START EXTRACTED TEXT

Monday, 18 February 2013

Frost at Midnight by S T Coleridge


It is a calm and quiet night and the poet is in his cottage.  His infant son is sleeping silently in his cradle. It is winter and the frost seems to be performing a secret duty without the help of the wind. The only sound is an owl hooting repeatedly. The inmates of the cottage have all retired to rest, leaving the poet to his solitude so that he could ponder over his incomprehensible thoughts. The only person near him is his infant son who is so silent in his cradle. The calmness is such that its extreme silence disturbs the poet in his meditation. The sea, the hill, the woods which are all abuzz with activities during the day time are all quiet now. They are as inaudible as someone else’s dreams.
The poet spies a thin blue flame on the grate in the fireplace. It flutters all over the dying embers. It is so thin it doesn’t quiver like normal flames. The poet sees in the thin unquiet flame a clear reflection of his inner self. It is a companionable form to the poet’s soul. His quiet soul is able to interpret the weak and mild movements of the thin blue flame in the grate. He finds parallels between himself and the flame. The poet has the habit of thinking deeply about the things around him and seeing himself in them. This helps him have a better look into his own soul. The poet says that this is exactly what the flame also does. It reflects on the various things around it so as to see itself.
The poet suddenly goes back to his childhood memories and says how often he has seen the same flame do the same thing in fireplaces in his school. While in school he used to see day dreams about his birthplace and the old church tower there. He remembers the church bell which was the only music the poor men in his village heard. On hot Fair days it would sing from morning to evening. It was so sweet that it always gave him a wild pleasure. It told him of the things that were to come in his life. He would stare at the thin blue flame in the school fireplace till the soothing things he dreamt would put him to sleep. In his sleep the day-dream would continue as a real dream. He would further think about it the following morning in his class while at school. This would infuriate his stern teacher. But the poet would still pretend to be studying his books while in fact the book too floats around in his dream. Whenever the door opened he hoped to find a stranger’s face or a man from his own town or an aunt or his favourite sister or a play mate wearing the same dress as he did.

END EXTRACTED TEXT
START SUPPLIED MATERIAL

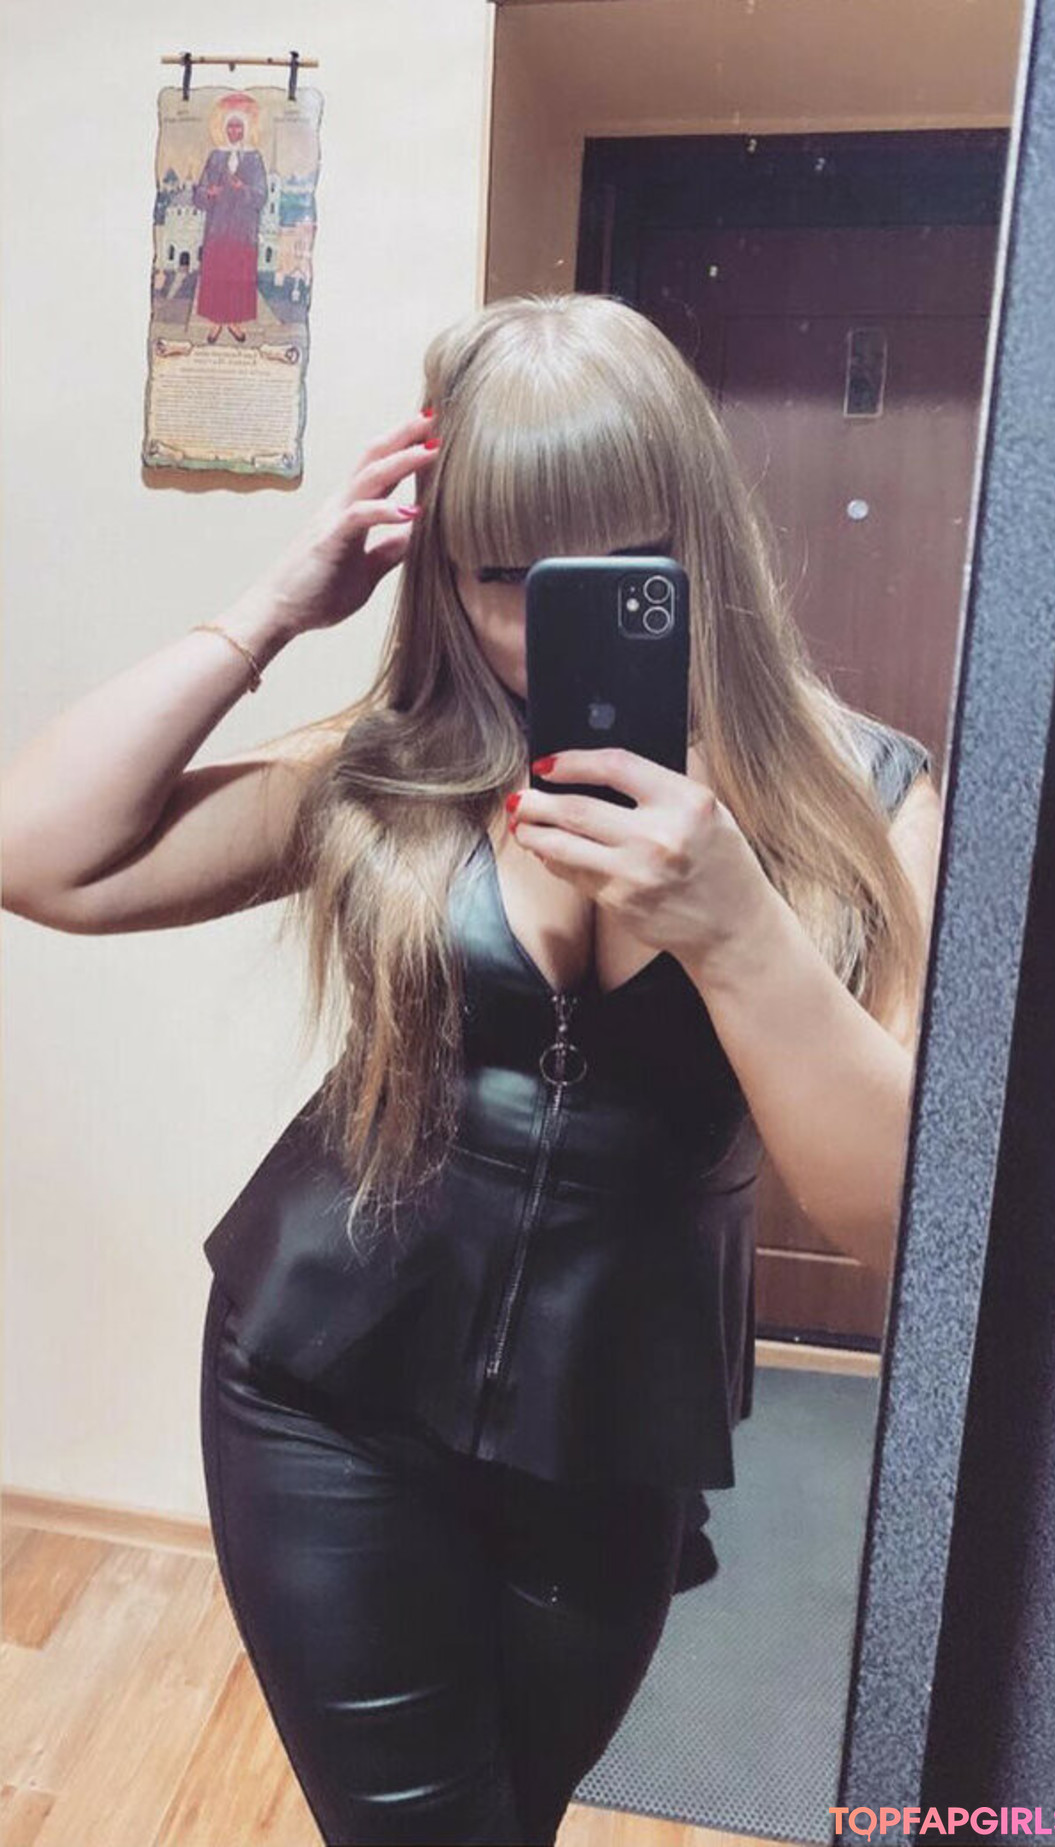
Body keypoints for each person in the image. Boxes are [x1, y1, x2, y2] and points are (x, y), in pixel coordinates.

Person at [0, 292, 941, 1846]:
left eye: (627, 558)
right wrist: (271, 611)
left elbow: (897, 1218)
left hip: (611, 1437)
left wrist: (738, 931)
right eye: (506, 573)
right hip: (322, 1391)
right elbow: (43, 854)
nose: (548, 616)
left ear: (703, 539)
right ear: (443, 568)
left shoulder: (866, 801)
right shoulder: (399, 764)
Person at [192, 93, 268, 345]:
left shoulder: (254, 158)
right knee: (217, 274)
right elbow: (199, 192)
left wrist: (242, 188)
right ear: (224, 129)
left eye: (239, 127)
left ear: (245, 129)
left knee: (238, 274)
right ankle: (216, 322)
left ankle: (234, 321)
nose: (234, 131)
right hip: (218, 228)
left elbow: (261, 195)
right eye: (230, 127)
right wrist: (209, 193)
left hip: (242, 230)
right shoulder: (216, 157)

END SUPPLIED MATERIAL

TASK REQUIREMENTS:
Answer from the text on "Frost at Midnight":
1. What is the only sound on the calm winter night?
2. Where does the poet spy the thin blue flame?
3. What was the only music the poor men in the poet's village heard?

WRITTEN ANSWER:
1. An owl hooting repeatedly.
2. On the grate in the fireplace, fluttering over the dying embers.
3. The church bell.